Two teams, two sites – one year with a shared Drupal distro at Yle

Today one year ago FYND (Finnish Yles New Drupal) launched it’s first site. Read about the work that went into the preparations here.

It has been a year of shared development when we really have seen the advantages of working on the same distro, and working with open source.

One of the first things we decided on was to work as two teams in a similar way to how NBC Universal works with their Drupal sites (or cells if you want to compare to how Supercell works).

”Clash of Clans and Hay Day were each developed by teams of just five developers. Even now they are global smashes each has a team no bigger than 15.” Ilkka Paananen in Wired Magazine

Is Five the Optimal Team Size? …the cost per function point of a team of size 7 was $566 and that of a team of size 14 was $2970 – Jeff Sutherland…If you have 3 team members, then you will have 4 communication channels, if you have 4 then you have 9. I think the formula is m-1^2. In my opinion, a small team of 4 or 5 is ideal. – PMHut

One idea that also was put forward was that we should work as one big team (quite common in big organisations I guess). We did however pursue the idea of having two teams, since we assumed this would make us more focused and productive. It would also allow us to better understand the business goals and needs if we got them independently from two sources (Svenska Yle and Yle Luovat sisällöt).

Issues in YDD

One year on we are happy with the end results, as the distro has continued steadily on its development path.

The main advantages with two teams and two sites have been:

  • Twice the amount of tasks have gotten done – everyone benefits
  • Maintaing the distro core is a shared task
  • You focus on the task at hand – not a zillion tasks all over the place
  • When there has been a module problem, there has been a clone site to compare with
  • We can mitigate the risk when a new function or module is activated, as we can share the burden by activating it on one of the sites before activating it on the other
  • It has been possible to compare notes, and get an “external” view on different tasks
  • External human & tech resources can be shared between the teams
  • Cross reviewing (using pull requests)
  • Documentation and best practices are better maintained as you clearly see the need and gain. In our case two semi separated teams provide better quality assurance than before
    • One observation is that quality assurance has gone up. One theory we have discussed is that it is because the teams see the other team as an outside party. The team members become aware that someone else will suffer if they write bad code or do not test their code. Just like in open source development where many eyes check the code, we are doing the same on a low level.

Main disadvantages:

  • Time is needed for co-ordinating
  • Time is needed to separate the settings for the two sites, but this would be needed just by the fact that we are running sites with two different languages
  • Risk for conflicting business goals – but this has been kept at bay by clearly stating that the purpose of the system is to provide articles publishing according to subjects.
  • If you break something you will get blamed

Some of the functionality we have shared over the last year:

  • API connections
  • New version of the Image Management System
  • New meta data solutions for Finto and Freebase

The structure we made on the technical side has worked out nicely, and we have not run into any problems that we have been unable to solve.
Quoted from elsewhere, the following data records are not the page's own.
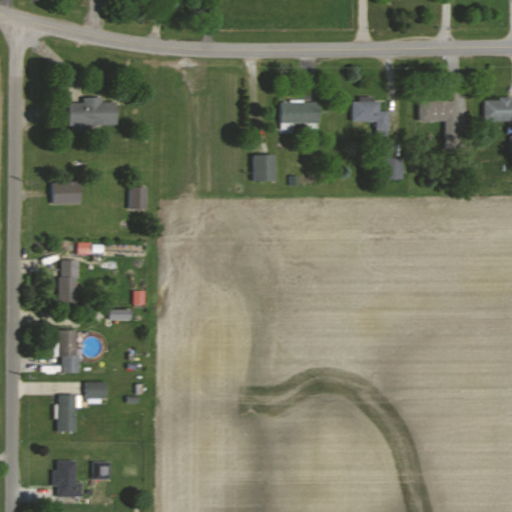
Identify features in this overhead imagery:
road: (253, 49)
building: (435, 109)
building: (497, 109)
building: (297, 111)
building: (90, 112)
building: (369, 114)
building: (261, 167)
building: (393, 168)
building: (63, 192)
building: (136, 198)
building: (87, 248)
road: (14, 264)
building: (66, 281)
building: (117, 314)
building: (66, 352)
building: (93, 390)
building: (64, 412)
road: (6, 457)
building: (64, 479)
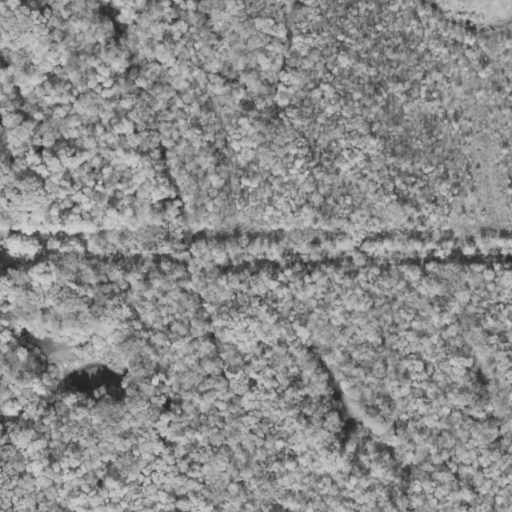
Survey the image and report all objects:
road: (256, 251)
We have also found that the business goals are quite similar, and it has not been a problem to agree on changes in the shared core functions.
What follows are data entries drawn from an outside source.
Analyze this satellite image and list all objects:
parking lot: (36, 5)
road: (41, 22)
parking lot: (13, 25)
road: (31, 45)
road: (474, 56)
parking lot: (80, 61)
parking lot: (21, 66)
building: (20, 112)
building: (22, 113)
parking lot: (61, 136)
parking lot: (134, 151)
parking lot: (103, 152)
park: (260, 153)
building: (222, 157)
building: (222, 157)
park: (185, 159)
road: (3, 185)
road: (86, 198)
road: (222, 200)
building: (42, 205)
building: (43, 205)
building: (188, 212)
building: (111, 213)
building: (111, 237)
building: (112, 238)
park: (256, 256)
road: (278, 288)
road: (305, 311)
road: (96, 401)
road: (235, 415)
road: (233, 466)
There has also been spillover in other areas. The content teams can check out what the other teams are doing and get inspired to do the same in their own site.
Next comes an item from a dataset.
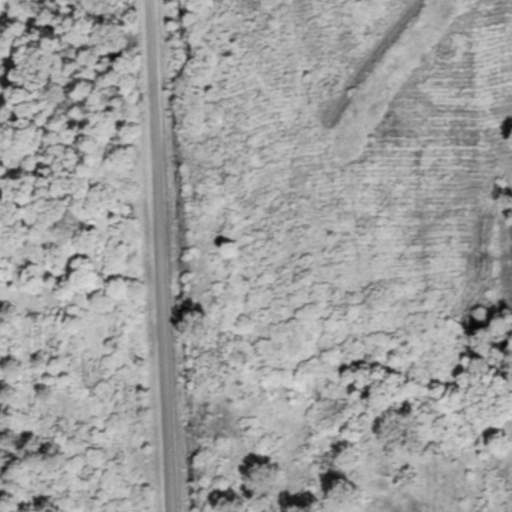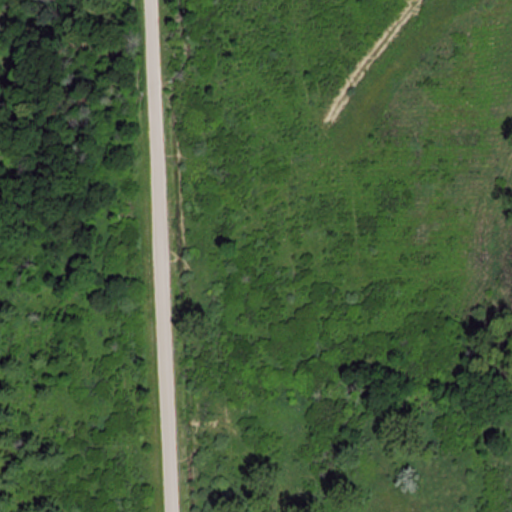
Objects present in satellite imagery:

When there is a request for a new feature the product owner of checks with the product owner at (or vice versa) if they also are interested. If they are we will make it for both SYND and FYND (YDD wide). Depending on the type of issue and how important it is for the sites we will negotiate about which team builds it. Maintenance issues have been shared 50/50.

If it is not a shared goal it will be made for the site that requested it – or it might not get made at all. This is a good checking point, if the feature is not of interest in another site that has almost the same functionality it might not be such a crucial feature after all.

We have a shared issue backlog, but we separate the issues as for both SYND and FYND, or only one of them.

In one month we will celebrate two years with SYND. More about that later.